▸ ASSIGNMENT
The required output is the line containing "of median scene depth in the first image." followed by every later line through the end of the data, all reproduced exactly.

────

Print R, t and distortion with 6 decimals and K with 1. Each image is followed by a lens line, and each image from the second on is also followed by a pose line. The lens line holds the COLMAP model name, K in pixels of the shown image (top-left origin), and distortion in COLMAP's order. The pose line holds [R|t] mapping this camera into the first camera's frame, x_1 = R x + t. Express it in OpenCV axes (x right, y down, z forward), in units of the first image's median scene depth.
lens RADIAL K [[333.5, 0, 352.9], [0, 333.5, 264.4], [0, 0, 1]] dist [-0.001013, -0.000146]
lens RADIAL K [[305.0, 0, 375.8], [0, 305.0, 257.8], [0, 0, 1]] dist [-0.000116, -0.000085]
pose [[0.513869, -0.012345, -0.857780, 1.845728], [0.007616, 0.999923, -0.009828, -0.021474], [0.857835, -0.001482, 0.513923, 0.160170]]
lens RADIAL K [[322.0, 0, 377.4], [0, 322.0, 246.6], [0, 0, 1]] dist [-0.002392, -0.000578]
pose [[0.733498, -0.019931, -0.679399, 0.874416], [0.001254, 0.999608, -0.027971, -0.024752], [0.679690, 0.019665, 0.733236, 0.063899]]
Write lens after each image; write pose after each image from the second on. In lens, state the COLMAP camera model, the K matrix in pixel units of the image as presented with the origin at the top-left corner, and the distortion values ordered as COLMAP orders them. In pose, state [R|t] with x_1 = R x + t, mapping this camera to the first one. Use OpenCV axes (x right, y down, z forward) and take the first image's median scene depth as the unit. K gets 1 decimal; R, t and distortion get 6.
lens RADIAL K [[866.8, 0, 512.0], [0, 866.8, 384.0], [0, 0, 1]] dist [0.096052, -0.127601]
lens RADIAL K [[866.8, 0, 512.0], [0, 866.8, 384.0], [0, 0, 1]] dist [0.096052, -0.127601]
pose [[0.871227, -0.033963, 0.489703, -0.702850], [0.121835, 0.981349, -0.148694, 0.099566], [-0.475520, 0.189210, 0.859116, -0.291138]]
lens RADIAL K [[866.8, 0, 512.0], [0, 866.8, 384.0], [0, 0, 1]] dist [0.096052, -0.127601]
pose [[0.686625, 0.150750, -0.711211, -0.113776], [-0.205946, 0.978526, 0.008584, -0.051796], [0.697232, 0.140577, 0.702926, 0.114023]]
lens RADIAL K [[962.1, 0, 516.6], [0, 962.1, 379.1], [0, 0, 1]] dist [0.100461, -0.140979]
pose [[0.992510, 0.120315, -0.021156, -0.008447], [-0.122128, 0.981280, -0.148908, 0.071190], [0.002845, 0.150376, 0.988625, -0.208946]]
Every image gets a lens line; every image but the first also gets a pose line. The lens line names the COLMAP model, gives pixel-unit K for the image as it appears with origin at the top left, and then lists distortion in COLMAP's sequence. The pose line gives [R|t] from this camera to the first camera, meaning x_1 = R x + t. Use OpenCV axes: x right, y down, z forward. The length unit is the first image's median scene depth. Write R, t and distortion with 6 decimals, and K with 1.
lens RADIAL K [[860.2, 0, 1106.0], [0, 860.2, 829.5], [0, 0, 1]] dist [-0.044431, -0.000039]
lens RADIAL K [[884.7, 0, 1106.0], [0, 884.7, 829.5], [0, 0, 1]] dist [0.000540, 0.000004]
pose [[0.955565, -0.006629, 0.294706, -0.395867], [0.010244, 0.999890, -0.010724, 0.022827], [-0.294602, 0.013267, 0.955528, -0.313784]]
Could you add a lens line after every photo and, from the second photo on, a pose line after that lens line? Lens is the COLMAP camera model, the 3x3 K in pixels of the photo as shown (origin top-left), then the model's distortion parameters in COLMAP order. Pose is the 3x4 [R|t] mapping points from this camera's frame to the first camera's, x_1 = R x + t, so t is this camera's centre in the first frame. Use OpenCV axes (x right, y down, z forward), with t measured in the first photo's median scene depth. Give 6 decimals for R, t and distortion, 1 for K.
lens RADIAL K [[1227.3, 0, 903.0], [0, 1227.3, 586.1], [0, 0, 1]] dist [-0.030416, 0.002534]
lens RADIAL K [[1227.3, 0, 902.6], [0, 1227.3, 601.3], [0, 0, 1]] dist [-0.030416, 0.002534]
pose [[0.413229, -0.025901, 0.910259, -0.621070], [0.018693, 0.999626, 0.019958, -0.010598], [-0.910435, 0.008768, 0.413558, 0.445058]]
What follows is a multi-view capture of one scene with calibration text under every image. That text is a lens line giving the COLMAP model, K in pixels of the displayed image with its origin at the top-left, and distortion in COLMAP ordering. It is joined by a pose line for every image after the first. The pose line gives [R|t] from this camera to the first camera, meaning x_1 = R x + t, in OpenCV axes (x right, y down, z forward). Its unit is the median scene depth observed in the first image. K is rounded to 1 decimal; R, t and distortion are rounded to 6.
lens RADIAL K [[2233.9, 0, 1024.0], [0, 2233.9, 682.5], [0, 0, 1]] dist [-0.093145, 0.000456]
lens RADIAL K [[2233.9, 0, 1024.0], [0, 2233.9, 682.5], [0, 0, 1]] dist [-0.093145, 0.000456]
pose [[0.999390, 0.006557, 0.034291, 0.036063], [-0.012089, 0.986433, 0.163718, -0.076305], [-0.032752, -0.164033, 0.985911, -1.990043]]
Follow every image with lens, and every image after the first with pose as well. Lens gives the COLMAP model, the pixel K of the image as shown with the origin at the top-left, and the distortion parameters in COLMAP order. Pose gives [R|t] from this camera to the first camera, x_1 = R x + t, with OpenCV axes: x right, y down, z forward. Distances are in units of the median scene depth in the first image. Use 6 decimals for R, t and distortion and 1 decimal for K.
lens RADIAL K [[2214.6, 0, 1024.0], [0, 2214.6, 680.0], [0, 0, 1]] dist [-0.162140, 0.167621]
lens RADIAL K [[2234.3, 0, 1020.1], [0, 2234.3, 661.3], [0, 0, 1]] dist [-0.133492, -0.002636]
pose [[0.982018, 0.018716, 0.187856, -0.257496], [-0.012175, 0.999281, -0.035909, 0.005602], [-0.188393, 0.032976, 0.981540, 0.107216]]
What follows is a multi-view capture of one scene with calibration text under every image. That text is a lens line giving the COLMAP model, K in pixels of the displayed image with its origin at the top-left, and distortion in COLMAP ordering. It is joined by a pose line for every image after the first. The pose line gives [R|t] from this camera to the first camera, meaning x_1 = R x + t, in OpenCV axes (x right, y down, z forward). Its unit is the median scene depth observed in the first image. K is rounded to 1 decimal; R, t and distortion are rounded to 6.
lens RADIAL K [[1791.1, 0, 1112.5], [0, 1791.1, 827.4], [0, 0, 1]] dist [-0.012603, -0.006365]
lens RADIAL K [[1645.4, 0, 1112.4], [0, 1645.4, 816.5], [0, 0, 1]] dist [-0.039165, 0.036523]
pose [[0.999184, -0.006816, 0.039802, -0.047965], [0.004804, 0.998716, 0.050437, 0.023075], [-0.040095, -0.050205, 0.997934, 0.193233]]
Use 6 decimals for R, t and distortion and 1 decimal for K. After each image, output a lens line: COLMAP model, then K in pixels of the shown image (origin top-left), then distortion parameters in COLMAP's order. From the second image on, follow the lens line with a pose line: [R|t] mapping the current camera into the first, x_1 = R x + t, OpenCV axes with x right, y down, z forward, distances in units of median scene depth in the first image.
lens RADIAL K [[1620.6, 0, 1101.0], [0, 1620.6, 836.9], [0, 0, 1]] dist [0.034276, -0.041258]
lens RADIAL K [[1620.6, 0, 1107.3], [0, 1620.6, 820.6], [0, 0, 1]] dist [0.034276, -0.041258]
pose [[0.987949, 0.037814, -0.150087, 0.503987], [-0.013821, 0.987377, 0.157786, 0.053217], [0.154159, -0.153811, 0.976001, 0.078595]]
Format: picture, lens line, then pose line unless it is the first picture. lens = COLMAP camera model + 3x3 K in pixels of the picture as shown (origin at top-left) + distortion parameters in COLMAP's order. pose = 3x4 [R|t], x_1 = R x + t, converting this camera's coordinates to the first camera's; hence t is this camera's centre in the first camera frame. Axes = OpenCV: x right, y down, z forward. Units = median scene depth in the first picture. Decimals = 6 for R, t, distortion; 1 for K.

────

▸ OUTPUT BELOW
Use 6 decimals for R, t and distortion and 1 decimal for K. After each image, output a lens line: COLMAP model, then K in pixels of the shown image (origin top-left), then distortion parameters in COLMAP's order. From the second image on, follow the lens line with a pose line: [R|t] mapping the current camera into the first, x_1 = R x + t, OpenCV axes with x right, y down, z forward, distances in units of median scene depth in the first image.
lens RADIAL K [[1620.6, 0, 1101.0], [0, 1620.6, 836.9], [0, 0, 1]] dist [0.034276, -0.041258]
lens RADIAL K [[1620.6, 0, 1107.3], [0, 1620.6, 820.6], [0, 0, 1]] dist [0.034276, -0.041258]
pose [[0.987949, 0.037814, -0.150087, 0.503987], [-0.013821, 0.987377, 0.157786, 0.053217], [0.154159, -0.153811, 0.976001, 0.078595]]
Format: picture, lens line, then pose line unless it is the first picture. lens = COLMAP camera model + 3x3 K in pixels of the picture as shown (origin at top-left) + distortion parameters in COLMAP's order. pose = 3x4 [R|t], x_1 = R x + t, converting this camera's coordinates to the first camera's; hence t is this camera's centre in the first camera frame. Axes = OpenCV: x right, y down, z forward. Units = median scene depth in the first picture. Decimals = 6 for R, t, distortion; 1 for K.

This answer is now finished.